Plain-text document sources –
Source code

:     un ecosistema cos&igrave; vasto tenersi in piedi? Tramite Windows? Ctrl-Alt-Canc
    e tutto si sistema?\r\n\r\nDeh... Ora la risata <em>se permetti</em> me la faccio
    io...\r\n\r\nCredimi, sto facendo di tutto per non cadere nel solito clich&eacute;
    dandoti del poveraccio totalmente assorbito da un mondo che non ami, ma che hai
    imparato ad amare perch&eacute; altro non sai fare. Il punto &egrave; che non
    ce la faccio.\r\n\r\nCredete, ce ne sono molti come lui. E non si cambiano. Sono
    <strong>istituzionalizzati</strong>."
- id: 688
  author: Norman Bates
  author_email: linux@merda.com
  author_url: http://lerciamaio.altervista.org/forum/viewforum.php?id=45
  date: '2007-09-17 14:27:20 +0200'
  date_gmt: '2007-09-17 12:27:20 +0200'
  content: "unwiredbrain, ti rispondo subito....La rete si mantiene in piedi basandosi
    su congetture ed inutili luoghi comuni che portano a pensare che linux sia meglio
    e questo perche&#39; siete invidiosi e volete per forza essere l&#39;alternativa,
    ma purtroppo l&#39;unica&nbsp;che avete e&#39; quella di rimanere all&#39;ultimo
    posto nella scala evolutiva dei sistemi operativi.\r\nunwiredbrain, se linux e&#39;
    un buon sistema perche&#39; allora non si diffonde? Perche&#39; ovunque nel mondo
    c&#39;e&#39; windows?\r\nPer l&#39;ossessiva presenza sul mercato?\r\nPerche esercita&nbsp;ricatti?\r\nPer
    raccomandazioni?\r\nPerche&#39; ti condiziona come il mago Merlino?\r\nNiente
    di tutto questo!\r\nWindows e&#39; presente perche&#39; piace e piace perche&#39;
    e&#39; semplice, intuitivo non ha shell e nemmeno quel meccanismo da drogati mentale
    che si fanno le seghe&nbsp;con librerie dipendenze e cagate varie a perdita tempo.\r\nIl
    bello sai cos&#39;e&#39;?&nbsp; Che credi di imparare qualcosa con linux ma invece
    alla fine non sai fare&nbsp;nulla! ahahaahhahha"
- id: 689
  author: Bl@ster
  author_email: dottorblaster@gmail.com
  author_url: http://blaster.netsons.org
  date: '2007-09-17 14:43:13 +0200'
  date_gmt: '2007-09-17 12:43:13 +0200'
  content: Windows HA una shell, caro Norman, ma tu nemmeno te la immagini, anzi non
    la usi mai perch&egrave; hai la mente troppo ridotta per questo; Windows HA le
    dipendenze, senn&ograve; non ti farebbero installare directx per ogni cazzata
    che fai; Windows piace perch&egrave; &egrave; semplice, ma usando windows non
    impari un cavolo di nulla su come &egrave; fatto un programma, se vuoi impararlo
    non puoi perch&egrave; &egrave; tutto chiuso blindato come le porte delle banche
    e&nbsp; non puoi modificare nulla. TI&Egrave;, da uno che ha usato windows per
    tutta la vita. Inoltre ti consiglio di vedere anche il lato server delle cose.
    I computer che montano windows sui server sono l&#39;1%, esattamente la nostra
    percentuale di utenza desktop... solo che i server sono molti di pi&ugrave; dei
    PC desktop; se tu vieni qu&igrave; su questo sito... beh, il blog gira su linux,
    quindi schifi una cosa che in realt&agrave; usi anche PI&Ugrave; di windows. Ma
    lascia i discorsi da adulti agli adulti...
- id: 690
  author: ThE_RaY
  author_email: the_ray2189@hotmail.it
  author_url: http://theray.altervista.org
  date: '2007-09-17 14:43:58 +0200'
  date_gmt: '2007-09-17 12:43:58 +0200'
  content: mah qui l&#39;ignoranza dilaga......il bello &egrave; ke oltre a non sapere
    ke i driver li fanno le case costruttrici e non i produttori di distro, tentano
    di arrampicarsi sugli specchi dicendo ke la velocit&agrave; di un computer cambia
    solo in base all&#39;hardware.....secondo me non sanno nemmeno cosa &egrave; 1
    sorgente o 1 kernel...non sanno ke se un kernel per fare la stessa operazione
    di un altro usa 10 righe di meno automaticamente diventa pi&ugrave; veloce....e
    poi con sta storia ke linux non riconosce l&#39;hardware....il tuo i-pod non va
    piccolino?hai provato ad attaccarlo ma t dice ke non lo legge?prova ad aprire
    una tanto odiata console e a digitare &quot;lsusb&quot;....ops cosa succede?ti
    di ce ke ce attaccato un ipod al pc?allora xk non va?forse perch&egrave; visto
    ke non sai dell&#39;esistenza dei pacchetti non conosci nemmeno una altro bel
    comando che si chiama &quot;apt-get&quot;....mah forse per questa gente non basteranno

Directions – Set down, exactly as they appear above, all lines from the one that has "e tutto si sistema?\r\n\r\nDeh..." down to the one that has "ce la faccio.\r\n\r\nCredete, ce", including those two and no others.

Response area –
    e tutto si sistema?\r\n\r\nDeh... Ora la risata <em>se permetti</em> me la faccio
    io...\r\n\r\nCredimi, sto facendo di tutto per non cadere nel solito clich&eacute;
    dandoti del poveraccio totalmente assorbito da un mondo che non ami, ma che hai
    imparato ad amare perch&eacute; altro non sai fare. Il punto &egrave; che non
    ce la faccio.\r\n\r\nCredete, ce ne sono molti come lui. E non si cambiano. Sono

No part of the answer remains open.